Renewal Week, the brightest and most resurrectional week of the year

20 April 2023

My dear readers, CHRIST HAS RISEN!  After Great Lent, we entered Holy Week, and after Easter Sunday (the evening of Great Saturday) we’re now into the ‘Rose’ Triodio, that is the period of the Pentikostario (the book of Pentecost). This is the preeminent time of the resurrection in the Church and lasts until the Sunday of All Souls.

The first week of the Pentikostario, that is the week from the Sunday of Easter until the following one, Thomas Sunday, is known as Renewal* Week, obviously because it indicates the new reality in our lives, brought about by Christ’s abolition of death and his resurrection. Apart from that, in the years of the Early Church there was also the order of the catechumens, that is those who came from the ranks of the pagans or Jews and had been taught the truths of the Christian faith in order to become members of the Church through the sacrament of baptism. In those days, holy baptism, like the other sacraments, wasn’t a private affair, nor even a family event, as it has unfortunately become today. It was an event which concerned the whole congregation and body of the Church.

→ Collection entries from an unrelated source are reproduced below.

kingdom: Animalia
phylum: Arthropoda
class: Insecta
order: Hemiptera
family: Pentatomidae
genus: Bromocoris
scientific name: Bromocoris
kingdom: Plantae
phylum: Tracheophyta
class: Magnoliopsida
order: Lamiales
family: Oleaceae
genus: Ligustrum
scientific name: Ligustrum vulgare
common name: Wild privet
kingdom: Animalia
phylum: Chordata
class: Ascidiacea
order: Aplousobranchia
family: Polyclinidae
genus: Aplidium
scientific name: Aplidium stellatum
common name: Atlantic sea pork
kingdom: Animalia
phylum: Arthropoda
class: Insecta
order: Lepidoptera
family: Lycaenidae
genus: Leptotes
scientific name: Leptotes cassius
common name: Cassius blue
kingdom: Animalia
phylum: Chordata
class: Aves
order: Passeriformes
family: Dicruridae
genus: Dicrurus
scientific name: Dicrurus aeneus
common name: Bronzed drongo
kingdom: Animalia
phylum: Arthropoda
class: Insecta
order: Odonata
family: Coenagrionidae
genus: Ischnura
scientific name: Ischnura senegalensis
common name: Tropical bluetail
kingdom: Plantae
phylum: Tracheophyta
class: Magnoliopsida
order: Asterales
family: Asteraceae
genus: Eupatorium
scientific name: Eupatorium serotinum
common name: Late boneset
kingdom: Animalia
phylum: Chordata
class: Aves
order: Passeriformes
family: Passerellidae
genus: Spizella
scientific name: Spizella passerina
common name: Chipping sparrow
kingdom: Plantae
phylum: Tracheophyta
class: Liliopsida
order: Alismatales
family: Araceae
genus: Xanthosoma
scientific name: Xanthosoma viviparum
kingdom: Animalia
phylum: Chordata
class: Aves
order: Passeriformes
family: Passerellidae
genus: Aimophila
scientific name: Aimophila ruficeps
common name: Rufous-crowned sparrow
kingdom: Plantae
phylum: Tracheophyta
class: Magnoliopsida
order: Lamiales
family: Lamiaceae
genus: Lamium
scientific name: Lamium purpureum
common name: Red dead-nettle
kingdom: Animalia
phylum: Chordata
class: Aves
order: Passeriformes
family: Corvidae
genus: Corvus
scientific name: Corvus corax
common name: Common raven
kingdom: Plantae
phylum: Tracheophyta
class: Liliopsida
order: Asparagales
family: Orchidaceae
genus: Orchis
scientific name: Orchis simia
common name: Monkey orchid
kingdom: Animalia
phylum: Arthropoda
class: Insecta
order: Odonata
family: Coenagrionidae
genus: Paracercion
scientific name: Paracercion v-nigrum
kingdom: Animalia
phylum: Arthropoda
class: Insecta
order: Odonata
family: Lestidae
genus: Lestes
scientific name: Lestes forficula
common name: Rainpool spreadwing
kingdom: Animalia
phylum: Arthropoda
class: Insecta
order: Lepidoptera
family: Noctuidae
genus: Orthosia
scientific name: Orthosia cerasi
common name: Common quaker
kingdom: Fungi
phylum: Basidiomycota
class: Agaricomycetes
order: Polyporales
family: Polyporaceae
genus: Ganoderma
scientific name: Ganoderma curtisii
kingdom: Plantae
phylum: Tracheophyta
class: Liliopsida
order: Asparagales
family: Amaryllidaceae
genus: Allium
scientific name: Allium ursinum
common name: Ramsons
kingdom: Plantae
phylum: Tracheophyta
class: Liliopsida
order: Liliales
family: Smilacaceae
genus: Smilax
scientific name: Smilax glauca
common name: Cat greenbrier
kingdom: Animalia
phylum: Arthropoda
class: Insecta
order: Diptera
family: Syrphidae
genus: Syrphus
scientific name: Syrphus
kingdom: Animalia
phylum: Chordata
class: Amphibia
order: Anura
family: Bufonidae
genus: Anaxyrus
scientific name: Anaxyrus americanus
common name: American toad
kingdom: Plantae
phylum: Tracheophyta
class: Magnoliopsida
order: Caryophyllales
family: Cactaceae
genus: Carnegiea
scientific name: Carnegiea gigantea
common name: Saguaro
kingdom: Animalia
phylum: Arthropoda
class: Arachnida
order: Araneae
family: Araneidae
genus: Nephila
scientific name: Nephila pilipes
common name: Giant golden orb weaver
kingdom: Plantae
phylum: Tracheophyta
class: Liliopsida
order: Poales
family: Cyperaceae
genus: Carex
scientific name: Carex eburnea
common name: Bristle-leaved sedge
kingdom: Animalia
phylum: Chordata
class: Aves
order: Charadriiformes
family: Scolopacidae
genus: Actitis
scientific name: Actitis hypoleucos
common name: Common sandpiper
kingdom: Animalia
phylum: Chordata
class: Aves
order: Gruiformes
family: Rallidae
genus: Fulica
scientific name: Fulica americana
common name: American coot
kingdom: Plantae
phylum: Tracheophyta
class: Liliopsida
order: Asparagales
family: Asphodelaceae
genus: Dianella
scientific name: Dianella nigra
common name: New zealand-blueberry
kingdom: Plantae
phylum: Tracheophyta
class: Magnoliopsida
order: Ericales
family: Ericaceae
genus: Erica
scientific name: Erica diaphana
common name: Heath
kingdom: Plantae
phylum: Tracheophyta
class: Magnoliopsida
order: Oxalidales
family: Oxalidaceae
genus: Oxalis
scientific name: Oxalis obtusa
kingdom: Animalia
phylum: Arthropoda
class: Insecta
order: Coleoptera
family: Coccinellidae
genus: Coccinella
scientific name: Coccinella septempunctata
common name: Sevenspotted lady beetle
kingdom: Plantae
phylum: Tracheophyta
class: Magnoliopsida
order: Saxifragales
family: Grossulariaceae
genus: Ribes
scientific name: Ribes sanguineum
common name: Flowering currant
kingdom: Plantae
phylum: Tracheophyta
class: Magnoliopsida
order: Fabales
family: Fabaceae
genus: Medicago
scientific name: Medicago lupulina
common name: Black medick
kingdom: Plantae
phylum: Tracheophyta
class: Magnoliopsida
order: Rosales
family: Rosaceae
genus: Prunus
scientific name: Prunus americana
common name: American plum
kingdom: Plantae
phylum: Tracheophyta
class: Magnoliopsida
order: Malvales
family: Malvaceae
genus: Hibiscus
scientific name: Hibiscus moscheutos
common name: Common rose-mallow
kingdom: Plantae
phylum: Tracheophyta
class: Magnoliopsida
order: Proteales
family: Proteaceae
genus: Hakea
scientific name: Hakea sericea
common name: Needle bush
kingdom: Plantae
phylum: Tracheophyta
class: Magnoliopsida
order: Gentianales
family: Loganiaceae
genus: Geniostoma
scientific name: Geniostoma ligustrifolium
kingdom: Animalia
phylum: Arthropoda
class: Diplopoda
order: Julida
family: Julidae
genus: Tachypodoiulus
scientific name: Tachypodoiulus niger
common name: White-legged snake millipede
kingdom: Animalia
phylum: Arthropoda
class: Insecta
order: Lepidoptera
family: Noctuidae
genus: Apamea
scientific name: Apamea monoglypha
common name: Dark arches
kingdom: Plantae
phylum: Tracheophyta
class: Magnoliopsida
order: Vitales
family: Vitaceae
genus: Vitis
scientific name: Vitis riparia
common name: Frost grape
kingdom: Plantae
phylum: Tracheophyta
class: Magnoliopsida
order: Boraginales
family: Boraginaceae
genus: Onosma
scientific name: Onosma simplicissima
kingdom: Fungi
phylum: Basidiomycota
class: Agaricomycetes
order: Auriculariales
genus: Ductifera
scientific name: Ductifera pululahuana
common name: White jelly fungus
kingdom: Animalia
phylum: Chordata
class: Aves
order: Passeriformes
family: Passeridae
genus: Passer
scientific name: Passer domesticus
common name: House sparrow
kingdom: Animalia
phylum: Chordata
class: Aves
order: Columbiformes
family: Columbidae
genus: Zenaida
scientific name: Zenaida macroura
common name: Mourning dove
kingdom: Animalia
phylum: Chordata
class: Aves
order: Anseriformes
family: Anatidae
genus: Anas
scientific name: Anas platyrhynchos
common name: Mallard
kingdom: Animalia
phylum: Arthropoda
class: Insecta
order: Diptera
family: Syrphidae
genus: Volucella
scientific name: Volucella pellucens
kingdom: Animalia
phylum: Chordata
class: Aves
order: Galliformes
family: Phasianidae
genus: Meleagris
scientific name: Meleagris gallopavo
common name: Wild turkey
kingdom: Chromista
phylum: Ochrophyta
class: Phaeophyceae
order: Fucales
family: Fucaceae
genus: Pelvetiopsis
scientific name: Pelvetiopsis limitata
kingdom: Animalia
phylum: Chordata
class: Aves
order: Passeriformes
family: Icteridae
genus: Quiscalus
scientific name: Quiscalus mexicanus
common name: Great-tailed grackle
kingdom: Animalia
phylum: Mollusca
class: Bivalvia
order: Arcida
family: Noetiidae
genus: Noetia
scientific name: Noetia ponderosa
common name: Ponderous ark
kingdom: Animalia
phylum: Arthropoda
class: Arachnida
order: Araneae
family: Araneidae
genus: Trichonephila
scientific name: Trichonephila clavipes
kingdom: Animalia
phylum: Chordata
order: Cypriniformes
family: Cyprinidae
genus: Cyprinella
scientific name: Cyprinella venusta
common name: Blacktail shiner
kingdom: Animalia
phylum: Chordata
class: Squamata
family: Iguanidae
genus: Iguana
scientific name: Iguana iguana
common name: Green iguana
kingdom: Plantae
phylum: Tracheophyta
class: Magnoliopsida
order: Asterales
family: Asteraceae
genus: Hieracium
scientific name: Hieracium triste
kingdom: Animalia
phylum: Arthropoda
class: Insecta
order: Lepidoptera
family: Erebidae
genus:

The catechumens, particularly those who were at an advanced stage of their novitiate and instruction for holy baptism, were baptized all together on the night of Great Saturday, before Easter Sunday, and were then called ‘newly-illumined’. At baptism, at the triple immersion in the blessed water in the name of the Holy Trinity, the former person, the person of sin ‘dies’ and the new one ‘is born’, renewed, fresh, someone who experiences rebirth and renewal.

This is why, from the practice of the Church, the week after Easter is known as ‘renewal week’, or ‘white week’, because the newly baptized and illumined members wore white clothing for the whole week and attended church in this raiment of body and soul, since, as we all know, baptism expunges all the sins people have committed before that point in time.

Apart from their common characteristics, the seven days of Renewal Week are considered to be ‘one day’, Easter Sunday. Or, to be more accurate, like the 8th day of the week and of creation, which the holy Fathers of the Church understand as that state which will begin with Christ’s second coming and which will be timeless and endless.

According to canon 66 of the Sixth Ecumenical Synod, the faithful should celebrate with spiritual joy, singing psalms and hymns, not engaging in dances and entertainments. They should participate in the services of the Church, taking communion every day, even though they’ve eaten well the previous day, given that that there’s a general dispensation and that they’ve risen with Christ. The mournful nature of the Lenten offices, the genuflections and prostrations, have no place in the event of the resurrection; they are simply part of our preparation for it. ‘During renewal week we may eat meat freely on Wednesday and Friday; for this seven-day period is considered one Lord’s day’.

Throughout Renewal Week the Easter service is sung, without the Midnight Office and the ‘Come, take the light’, which is a later custom and one not mentioned in the printed Pentikostario. It derives from the service of the Holy Light in the Church of the Holy Sepulcher in Jerusalem. Similarly, Saint John Chrysostom’s Easter sermon is omitted, being read only on Easter Sunday itself.

Of course, an obvious question is: ‘That’s all very well, but given that the institution of the Catechumens has virtually ceased to exist, why do we still celebrate Renewal Week every year?’. A lot of people would say: ‘For historical reasons’. The Church has a memory, but it doesn’t live with the past in the past; its dynamic and perspective  come from the future… Christ’s second coming. So the reason for the celebration of Renewal Week is purely spiritual. How and why? Because of our sins, we’ve stained the white garment of our baptism within us and so we need repentance if we’re to become temples of the Holy Spirit.

As Saint Paul says: ‘Let us walk in newness of life’ (Rom. 6, 4). So we need renewal, rebirth, renovation. One of the hymns says: ‘Become new, brethren, and when you have left behind the old person, live the new life’. As the hymnographer says elsewhere: ‘Return to yourself. Instead of old, become new and celebrate the inauguration of your soul. While there is still time, may your life be reborn’. So, for the faithful, Renewal Week is an occasion for spiritual fruitfulness and a change for the good. It means the denial of the old person, that is the one related to sin, decay, the passions and death itself. Let’s experience this life, my brothers and sisters, when we thunder with all the power of our soul:

CHRIST HAS RISEN – HE HAS RISEN, INDEED, MY BROTHERS AND SISTERS.